# [Given data]
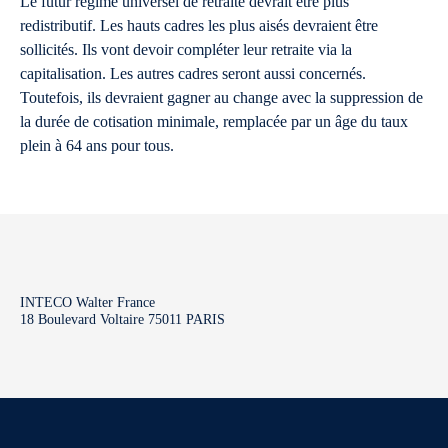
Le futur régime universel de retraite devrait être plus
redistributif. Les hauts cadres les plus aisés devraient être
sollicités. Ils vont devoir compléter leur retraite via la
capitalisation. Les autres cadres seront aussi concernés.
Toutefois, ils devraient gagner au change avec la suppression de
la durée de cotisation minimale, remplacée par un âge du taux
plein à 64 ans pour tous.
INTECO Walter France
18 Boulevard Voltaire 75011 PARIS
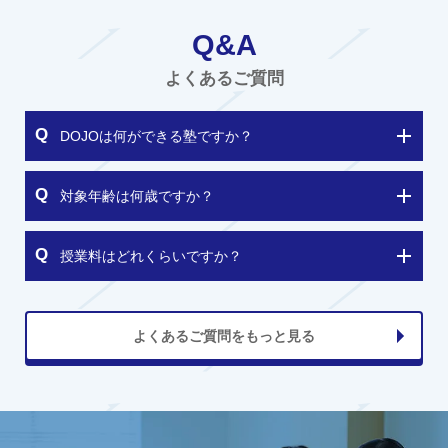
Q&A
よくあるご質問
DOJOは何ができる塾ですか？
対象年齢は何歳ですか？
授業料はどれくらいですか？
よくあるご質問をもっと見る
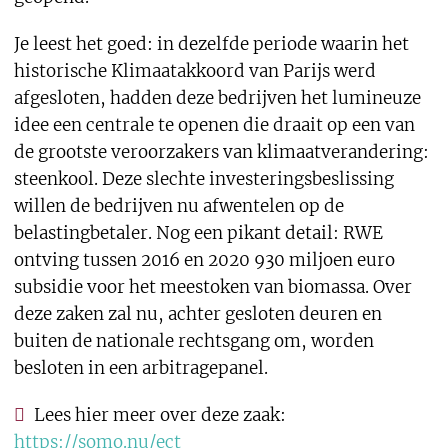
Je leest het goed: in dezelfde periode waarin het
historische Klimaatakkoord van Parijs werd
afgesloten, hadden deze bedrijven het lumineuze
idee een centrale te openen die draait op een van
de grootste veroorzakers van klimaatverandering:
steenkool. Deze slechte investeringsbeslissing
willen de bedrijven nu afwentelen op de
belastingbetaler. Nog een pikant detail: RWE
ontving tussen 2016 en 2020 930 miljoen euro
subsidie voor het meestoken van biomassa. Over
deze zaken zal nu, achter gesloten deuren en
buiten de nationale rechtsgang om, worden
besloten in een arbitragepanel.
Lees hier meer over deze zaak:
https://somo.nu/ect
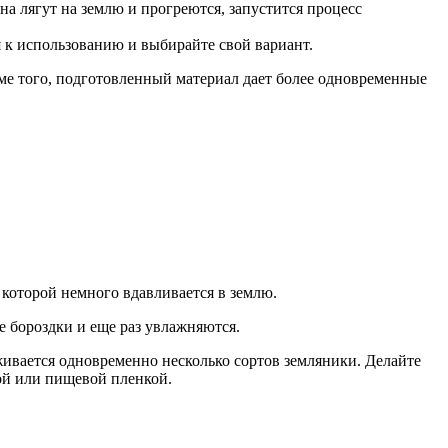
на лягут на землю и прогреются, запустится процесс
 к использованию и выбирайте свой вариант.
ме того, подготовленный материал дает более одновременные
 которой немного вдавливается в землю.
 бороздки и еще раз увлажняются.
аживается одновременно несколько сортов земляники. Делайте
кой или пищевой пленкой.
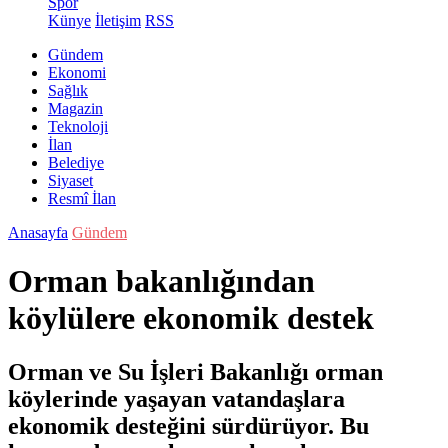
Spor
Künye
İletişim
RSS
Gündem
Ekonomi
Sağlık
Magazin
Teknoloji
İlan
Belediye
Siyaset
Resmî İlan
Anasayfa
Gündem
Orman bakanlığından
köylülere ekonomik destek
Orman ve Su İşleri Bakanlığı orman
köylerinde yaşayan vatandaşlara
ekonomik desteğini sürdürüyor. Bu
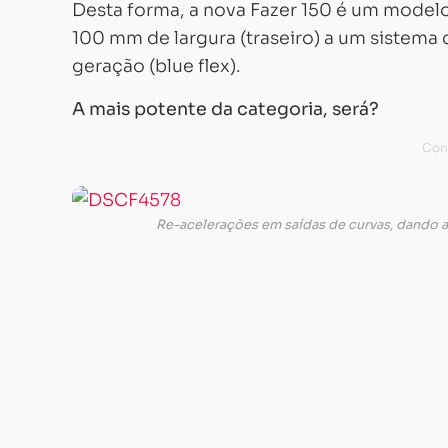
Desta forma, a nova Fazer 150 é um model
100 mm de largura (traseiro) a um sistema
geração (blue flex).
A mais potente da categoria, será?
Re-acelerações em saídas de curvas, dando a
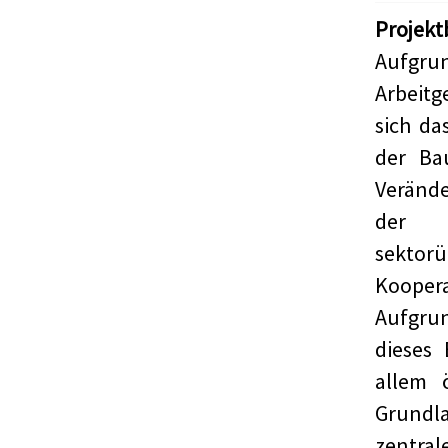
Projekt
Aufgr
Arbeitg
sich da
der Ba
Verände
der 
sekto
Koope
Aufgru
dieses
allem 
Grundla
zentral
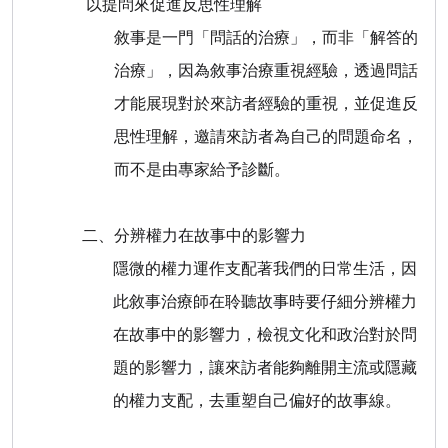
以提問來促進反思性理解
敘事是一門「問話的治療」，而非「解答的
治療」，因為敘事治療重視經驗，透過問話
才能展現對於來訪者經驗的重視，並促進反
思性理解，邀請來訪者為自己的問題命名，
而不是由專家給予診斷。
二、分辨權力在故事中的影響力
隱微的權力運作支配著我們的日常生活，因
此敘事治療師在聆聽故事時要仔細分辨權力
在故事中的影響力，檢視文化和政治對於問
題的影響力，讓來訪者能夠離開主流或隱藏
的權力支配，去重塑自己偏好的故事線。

# [Instruction]
Now repeat exactly the lines from the one with "Desta forma, a nova Fazer 150 é um model" through the end of the listing above, both included, omitting all pictures.

# [Task result]
Desta forma, a nova Fazer 150 é um model
100 mm de largura (traseiro) a um sistema
geração (blue flex).
A mais potente da categoria, será?
Re-acelerações em saídas de curvas, dando a
Projekt
Aufgr
Arbeitg
sich da
der Ba
Verände
der 
sekto
Koope
Aufgru
dieses
allem 
Grundla
zentral
以提問來促進反思性理解
敘事是一門「問話的治療」，而非「解答的
治療」，因為敘事治療重視經驗，透過問話
才能展現對於來訪者經驗的重視，並促進反
思性理解，邀請來訪者為自己的問題命名，
而不是由專家給予診斷。
二、分辨權力在故事中的影響力
隱微的權力運作支配著我們的日常生活，因
此敘事治療師在聆聽故事時要仔細分辨權力
在故事中的影響力，檢視文化和政治對於問
題的影響力，讓來訪者能夠離開主流或隱藏
的權力支配，去重塑自己偏好的故事線。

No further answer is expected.